One last speculation:
Renato Vesco’s Intercept But Don’t Shoot [201] outlines a fascinating scenario for the “secret weapon” hypothesis of UFOs. Vesco points out that if these devices are one day to be used in a superpower conflict, the attacking power would be well-served by the myth of the UFO as an extra-terrestrial craft, for the besieged nation would not know the true nature of its opponent. Perhaps, then, one purpose of the UFO abductions is to engender and maintain the legend of the little grey aliens. For the hidden manipulators, the abductions could be, in and of themselves, a propaganda coup.
Final Thoughts
I do not insist dogmatically on the scenario that I have outlined. I do not wish to dissuade abduction researchers from exploring other avenues — indeed, I strongly encourage such work to continue. Nor can I easily account for some aspects of the abduction narratives — for example, any suggestions I could offer concerning the reports of genetic experimentation would be extremely speculative.
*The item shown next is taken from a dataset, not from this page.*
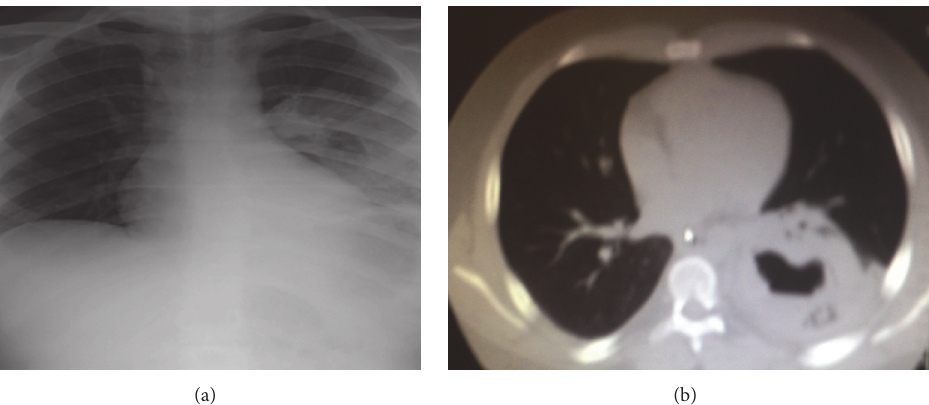
Figure1:(a)InitialchestX-rayoninitialpresentationforan18-year-oldmanstatusaftercadaverickidneytransplantdemonstratingincreased opacification of the mid and lower left lung fields. (b) Computerized topography of chest/thorax for the same patient demonstrating a left lobe cavitary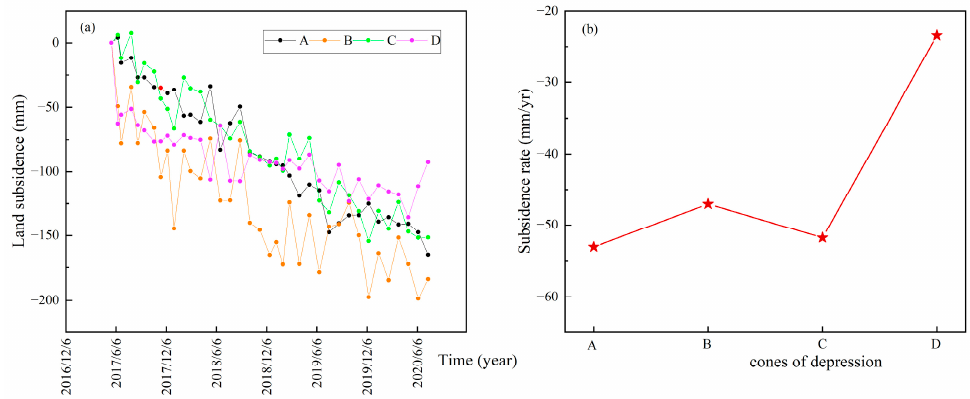
Figure 7. Subsidence sequences at four funnels from May 2017 to July 2020. ( a ) Cumulative subsidence; ( b ) Average subsidence rate.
But I do insist on a fair hearing of this hypothesis. Criticism is encouraged; that which does not destroy my thesis will make it stronger. I ask only that my critics refrain from intellectual laziness; mere differences in world-view do not constitute a valid attack. God is found in the details.
I recognize the dangers inherent in making this thesis public. New and distressing abductee confabulations may result. I would prefer that the audience for this paper be restricted to abduction researchers, not victims, who might be unduly influenced. However, in a society that prides itself on its ostensibly free press, such restrictions are unthinkable. Therefore, I can only beg any abduction victims who might read this paper to attempt a superhuman objectivity. The thesis I have outlined is promising, and (should trepanation ever provide us with an example of an actual abductee implant) susceptible of proof. But mine is not the only hypothesis. The abductee’s unrewarding task is to report what he or she has experienced as truthfully as possible, untainted by outside speculation.
Whether or not future investigation proves UFO abductions to be a product of mind control experimentation, I feel that this paper has, at least, provided evidence of a serious danger facing those who hold fast to the ideals of individual freedom. We cannot long ignore this menace.
A spectre haunts the democratic nations — the spectre of technofascism. All the powers of the espionage empire and the scientific establishment have entered into an unholy alliance to evoke this spectre: Psychiatrist and spy, Dulles and Delgado, microwave specialists and clandestine operators.
A mind is a terrible thing to waste — and a worse thing to commandeer.